Periodic Reporting for period 4 - ExtendGlass (Extending the range of the glassy state: Exploring structure and property limits in metallic glasses)
Periodo di rendicontazione: 2021-04-01 al 2023-03-31
Material Processing
We have developed new compositions of metallic glasses. Our novel aluminium-based glassy alloys are precursors to nanoscale partially and fully crystallized materials that show exceptional ratios of strength to density and excellent thermal stability. Our development of iron-based high-entropy metallic glasses has been fruitful in extending the composition range of glass formation, and in obtaining very stable nanoscale structures that show ultra-high hardness without any obvious embrittlement.
We have demonstrated that constrained uniaxial compression gives extreme rejuvenation of metallic glasses ― the progress made on this much exceeds our expectations at the start of the project: see ‘Progress beyond the state of the art’, below.
A key idea underlying the project was that temperature cycling (mostly from room temperature down to liquid-nitrogen temperature, 77 K) would change the structures of metallic glasses.
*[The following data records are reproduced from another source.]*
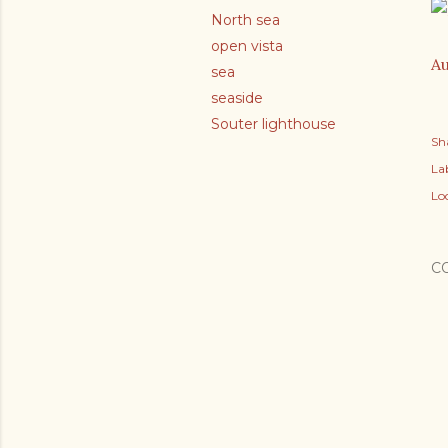
North sea
open vista
Au
sea
seaside
Souter lighthouse
Sh
Lab
Lo
C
This idea has been amply verified by subsequent work. The effects of cryothermal cycling on metallic glasses have now been explored much further – and it is clear that remarkable improvements in properties (especially in mechanical properties such as toughness) can be achieved.
We have shown that electrical Joule heating can achieve ultrafast heat treatments and thermal cycling of metallic glasses. Heating rates of over 100,000 K/s can be reached, and thousands of thermal cycles can be performed. The base temperature is 77 K (liquid-nitrogen bath), and heating can be up to the melting point of the metallic sample.
We have shown that ultrafast heating is useful to obtain glass/crystal nanocomposites with some remarkable properties, such a high strength maintained to high temperature. There is much more work to do in this area.
Materials Characterization
We have shown that high-resolution transmission electron microscopy used to detect nanoscale phase separation and voiding, and to obtain quantitative information on the degree of relaxation/rejuvenation of metallic glasses.
Modelling and Atomistic Simulation
We have used atomistic simulation to detect new ‘atomic rattling’ ultrafast relaxation processes, relevant for the onset of plastic flow.
We have shown that classical nucleation theory can account for a hitherto unrecognised crystal nucleation regime in a glass-forming system. Such analyses are useful in understanding a wide range of phenomena and in planning future research, for example to optimize glass-forming ability.